“Perjuangan dalam pendirian Kota Pariaman itu panjang sebenarnya. Tapi yang paling aktif itu pada tahun 2000, yang ikut berjuang ada dari mahasiswa serta berbagai LSM. Saya yang mulanya aktif di Padang, diminta untuk terjun dan perjuangan kami waktu itu cukup berat karena ada penolakan dari pihak kabupaten,” kata perempuan kelahiran 7 Januari 1970 itu.
Ia melanjutkan, selama perjuangan pendirian Kota Tabuik, sempat terjadi aksi besar-besaran di Lapangan Merdeka. Mereka yang ikut berdemo nekat berkemah di lapangan tersebut kurang lebih tujuh hari tujuh malam. Berkat perjuangan banyak orang itulah, Kota Pariaman dapat berdiri sebagai wilayah otonom sampai saat ini.
Ada banyak hal yang telah dilalui Fitri Nora sebagai aktivis, bahkan sampai saat ini ia mengaku masih aktif memperjuangkan kepentingan masyarakat di Kota Pariaman. Dia pun menceritakan awal mula langkah kakinya masuk dalam dunia politik.
Pada tahun 2009, ibu empat anak tersebut memantapkan diri ikut dalam kontestasi pemilihan legislatif yang diusungkan Partai Gerindra. Fitri Nora mengatakan, pilihan itu ia ambil berdasarkan saran dan masukan teman-temannya di LSM.

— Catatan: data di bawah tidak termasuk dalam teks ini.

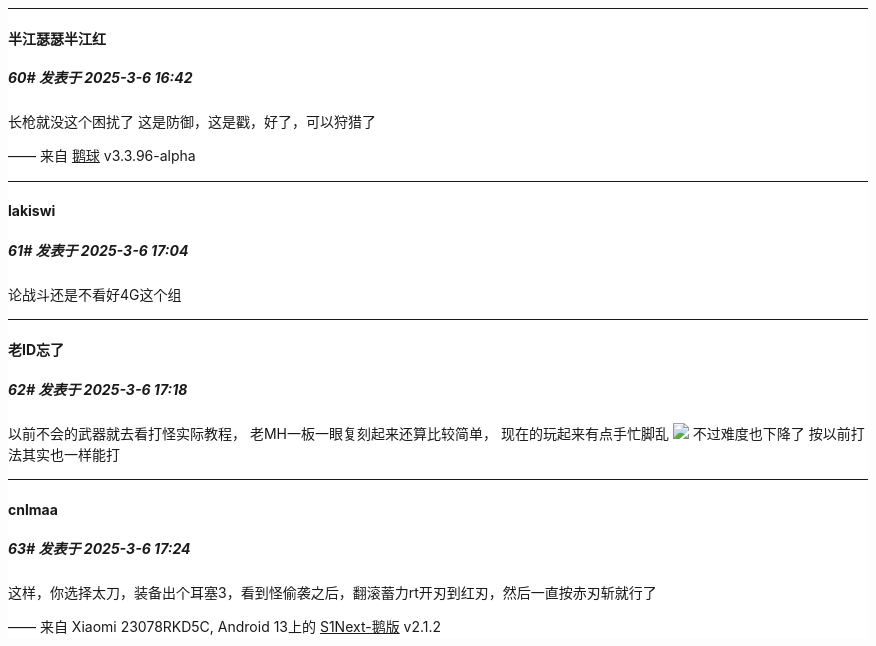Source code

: *****

####  半江瑟瑟半江红  
##### 60#       发表于 2025-3-6 16:42

长枪就没这个困扰了
这是防御，这是戳，好了，可以狩猎了

—— 来自 [鹅球](https://www.pgyer.com/xfPejhuq) v3.3.96-alpha


*****

####  lakiswi  
##### 61#       发表于 2025-3-6 17:04

论战斗还是不看好4G这个组


*****

####  老ID忘了  
##### 62#       发表于 2025-3-6 17:18

以前不会的武器就去看打怪实际教程， 老MH一板一眼复刻起来还算比较简单， 现在的玩起来有点手忙脚乱 <img src="https://static.saraba1st.com/image/smiley/face2017/018.png" referrerpolicy="no-referrer"> 不过难度也下降了 按以前打法其实也一样能打


*****

####  cnlmaa  
##### 63#       发表于 2025-3-6 17:24

这样，你选择太刀，装备出个耳塞3，看到怪偷袭之后，翻滚蓄力rt开刃到红刃，然后一直按赤刃斩就行了

—— 来自 Xiaomi 23078RKD5C, Android 13上的 [S1Next-鹅版](https://github.com/ykrank/S1-Next/releases) v2.1.2

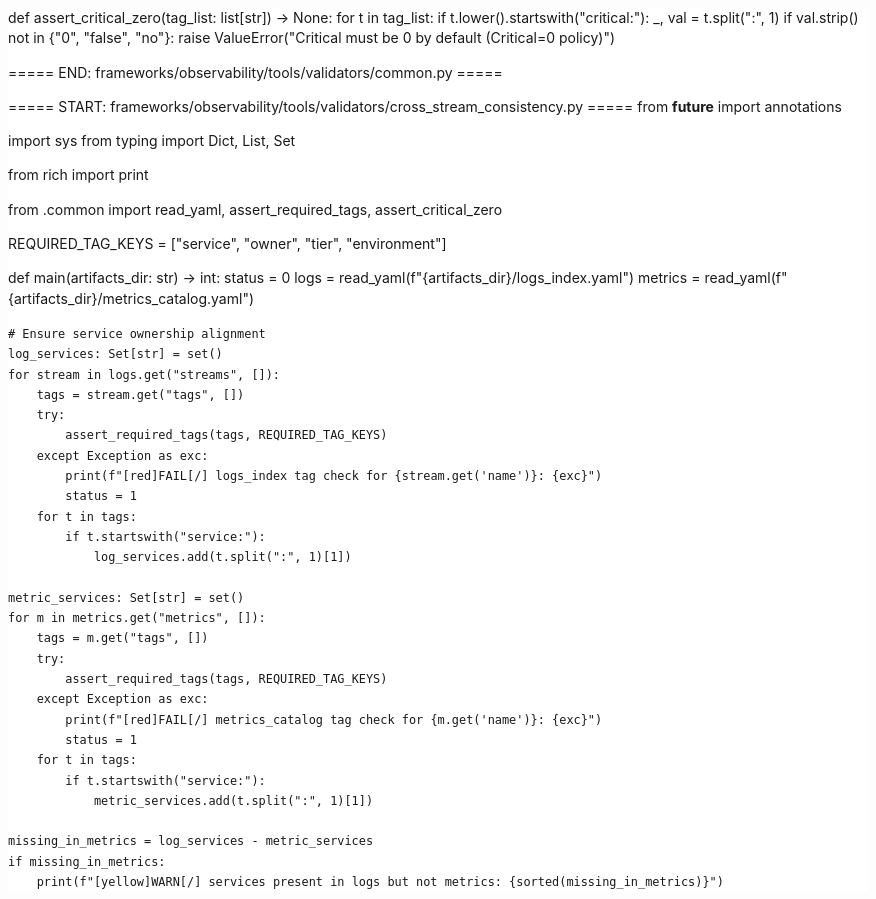 
def assert_critical_zero(tag_list: list[str]) -> None:
    for t in tag_list:
        if t.lower().startswith("critical:"):
            _, val = t.split(":", 1)
            if val.strip() not in {"0", "false", "no"}:
                raise ValueError("Critical must be 0 by default (Critical=0 policy)")

===== END: frameworks/observability/tools/validators/common.py =====

===== START: frameworks/observability/tools/validators/cross_stream_consistency.py =====
from __future__ import annotations

import sys
from typing import Dict, List, Set

from rich import print

from .common import read_yaml, assert_required_tags, assert_critical_zero


REQUIRED_TAG_KEYS = ["service", "owner", "tier", "environment"]


def main(artifacts_dir: str) -> int:
    status = 0
    logs = read_yaml(f"{artifacts_dir}/logs_index.yaml")
    metrics = read_yaml(f"{artifacts_dir}/metrics_catalog.yaml")

    # Ensure service ownership alignment
    log_services: Set[str] = set()
    for stream in logs.get("streams", []):
        tags = stream.get("tags", [])
        try:
            assert_required_tags(tags, REQUIRED_TAG_KEYS)
        except Exception as exc:
            print(f"[red]FAIL[/] logs_index tag check for {stream.get('name')}: {exc}")
            status = 1
        for t in tags:
            if t.startswith("service:"):
                log_services.add(t.split(":", 1)[1])

    metric_services: Set[str] = set()
    for m in metrics.get("metrics", []):
        tags = m.get("tags", [])
        try:
            assert_required_tags(tags, REQUIRED_TAG_KEYS)
        except Exception as exc:
            print(f"[red]FAIL[/] metrics_catalog tag check for {m.get('name')}: {exc}")
            status = 1
        for t in tags:
            if t.startswith("service:"):
                metric_services.add(t.split(":", 1)[1])

    missing_in_metrics = log_services - metric_services
    if missing_in_metrics:
        print(f"[yellow]WARN[/] services present in logs but not metrics: {sorted(missing_in_metrics)}")
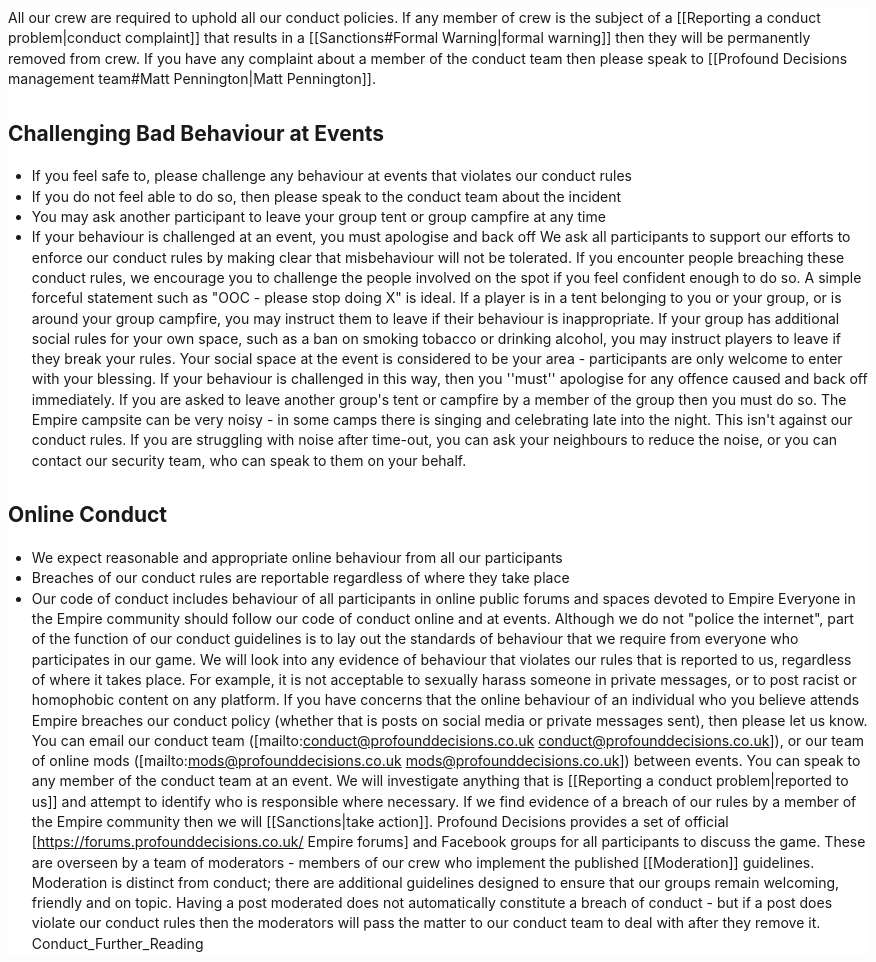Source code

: All our crew are required to uphold all our conduct policies. If any member of crew is the subject of a [[Reporting a conduct problem|conduct complaint]] that results in a [[Sanctions#Formal Warning|formal warning]] then they will be permanently removed from crew. If you have any complaint about a member of the conduct team then please speak to [[Profound Decisions management team#Matt Pennington|Matt Pennington]].
## Challenging Bad Behaviour at Events
* If you feel safe to, please challenge any behaviour at events that violates our conduct rules
* If you do not feel able to do so, then please speak to the conduct team about the incident
* You may ask another participant to leave your group tent or group campfire at any time
* If your behaviour is challenged at an event, you must apologise and back off
We ask all participants to support our efforts to enforce our conduct rules by making clear that misbehaviour will not be tolerated. If you encounter people breaching these conduct rules, we encourage you to challenge the people involved on the spot if you feel confident enough to do so. A simple forceful statement such as "OOC - please stop doing X" is ideal.
If a player is in a tent belonging to you or your group, or is around your group campfire, you may instruct them to leave if their behaviour is inappropriate. If your group has additional social rules for your own space, such as a ban on smoking tobacco or drinking alcohol, you may instruct players to leave if they break your rules. Your social space at the event is considered to be your area - participants are only welcome to enter with your blessing.
If your behaviour is challenged in this way, then you ''must'' apologise for any offence caused and back off immediately. If you are asked to leave another group's tent or campfire by a member of the group then you must do so.
The Empire campsite can be very noisy - in some camps there is singing and celebrating late into the night. This isn't against our conduct rules. If you are struggling with noise after time-out, you can ask your neighbours to reduce the noise, or you can contact our security team, who can speak to them on your behalf. 
## Online Conduct
* We expect reasonable and appropriate online behaviour from all our participants
* Breaches of our conduct rules are reportable regardless of where they take place
* Our code of conduct includes behaviour of all participants in online public forums and spaces devoted to Empire
Everyone in the Empire community should follow our code of conduct online and at events. Although we do not "police the internet", part of the function of our conduct guidelines is to lay out the standards of behaviour that we require from everyone who participates in our game. We will look into any evidence of behaviour that violates our rules that is reported to us, regardless of where it takes place. For example, it is not acceptable to sexually harass someone in private messages, or to post racist or homophobic content on any platform.
If you have concerns that the online behaviour of an individual who you believe attends Empire breaches our conduct policy (whether that is posts on social media or private messages sent), then please let us know. You can email our conduct team ([mailto:conduct@profounddecisions.co.uk conduct@profounddecisions.co.uk]), or our team of online mods ([mailto:mods@profounddecisions.co.uk mods@profounddecisions.co.uk]) between events. You can speak to any member of the conduct team at an event. We will investigate anything that is [[Reporting a conduct problem|reported to us]] and attempt to identify who is responsible where necessary. If we find evidence of a breach of our rules by a member of the Empire community then we will [[Sanctions|take action]].
Profound Decisions provides a set of official [https://forums.profounddecisions.co.uk/ Empire forums] and Facebook groups for all participants to discuss the game. These are overseen by a team of moderators - members of our crew who implement the published [[Moderation]] guidelines. Moderation is distinct from conduct; there are additional guidelines designed to ensure that our groups remain welcoming, friendly and on topic. Having a post moderated does not automatically constitute a breach of conduct - but if a post does violate our conduct rules then the moderators will pass the matter to our conduct team to deal with after they remove it.
Conduct_Further_Reading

“Jadi, tahun 2008 itu kawan-kawan berpikir kayak gini, Non—nama panggilan akrab saya dari kawan di NGO—kayaknya kita perlu ada kekuasaan, dalam tanda kutip posisi yang bisa menguatkan kegiatan kita sehari-hari ini, gerakan kita di LSM. Jadi saya didorong untuk masuk partai tahun 2009,” katanya bercerita,
Usai memberanikan diri mencalon dalam pemilihan legislatif, sayangnya Fitri Nora kala itu belum berhasil mendapatkan kursi. Ia mengaku, suara yang didapatkan dari daerah pemilihannya cukup banyak tapi tidak cukup untuk memenangkan satu buah kursi anggota dewan.